**WHAT TO DO:**
[a] According to the church history passage, what were the measurements of the second meeting house?
[b] In the church history passage, copy the text from "Mr. Sherman, the" up to and including "completed in 1754.", changing "Treasurer" to "Secretary".

**PASSAGE SHOWN:**
################
The members of the “Strict Congregational Church” were among the most stalwart of the community members of the time. Their loss to the congregation was great in terms of respect, strength of character and support. They built their church in the acreage next to Eight Rod Highway (now Poplar Street, just within the present gate of Center Cemetery).

One of the most notable events of the ministry of Mr. Taylor was the construction of the second meeting house. The edifice was fifty-six feet by forty feet and unlike the first church had a steeple. That spire appears in the painting of Mr. Daniel Boardman, grandson of the first minister, which hangs in the national archives in Washington D.C. Although the church is only incidental as part of the backdrop of the picture, its prominent position is aptly demonstrated.

Mr. Sherman, the only patriot to sign the address to the King and the Articles of Association in 1774, the Declaration of Independence in 1766, the Articles of Confederation in 1778, and the U.S. Constitution in 1787, also served our church well. During the building of the second meeting house, which was to stand on the Green just about opposite the present position of St. John’s Church, Mr. Sherman served as Treasurer of the building committee. During the ministry of Mr. Taylor, Sherman served the church as deacon and clerk of the newly formed Ecclesiastical Society. The building was completed in 1754.
################
**SUPPLIED INFORMATION:**

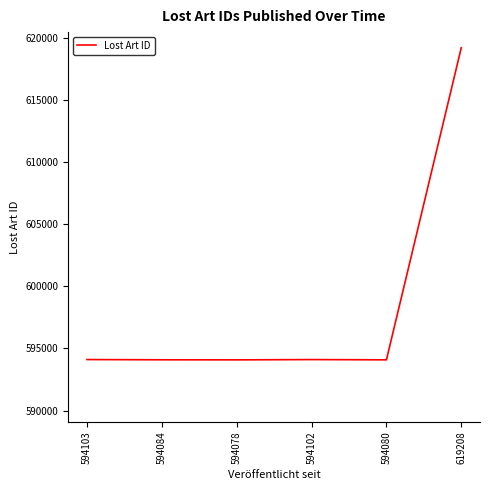

What is the average value?

598276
################
**RESPONSES PER TASK:**
[a] Fifty-six feet by forty feet.

[b]
Mr. Sherman, the only patriot to sign the address to the King and the Articles of Association in 1774, the Declaration of Independence in 1766, the Articles of Confederation in 1778, and the U.S. Constitution in 1787, also served our church well. During the building of the second meeting house, which was to stand on the Green just about opposite the present position of St. John’s Church, Mr. Sherman served as Secretary of the building committee. During the ministry of Mr. Taylor, Sherman served the church as deacon and clerk of the newly formed Ecclesiastical Society. The building was completed in 1754.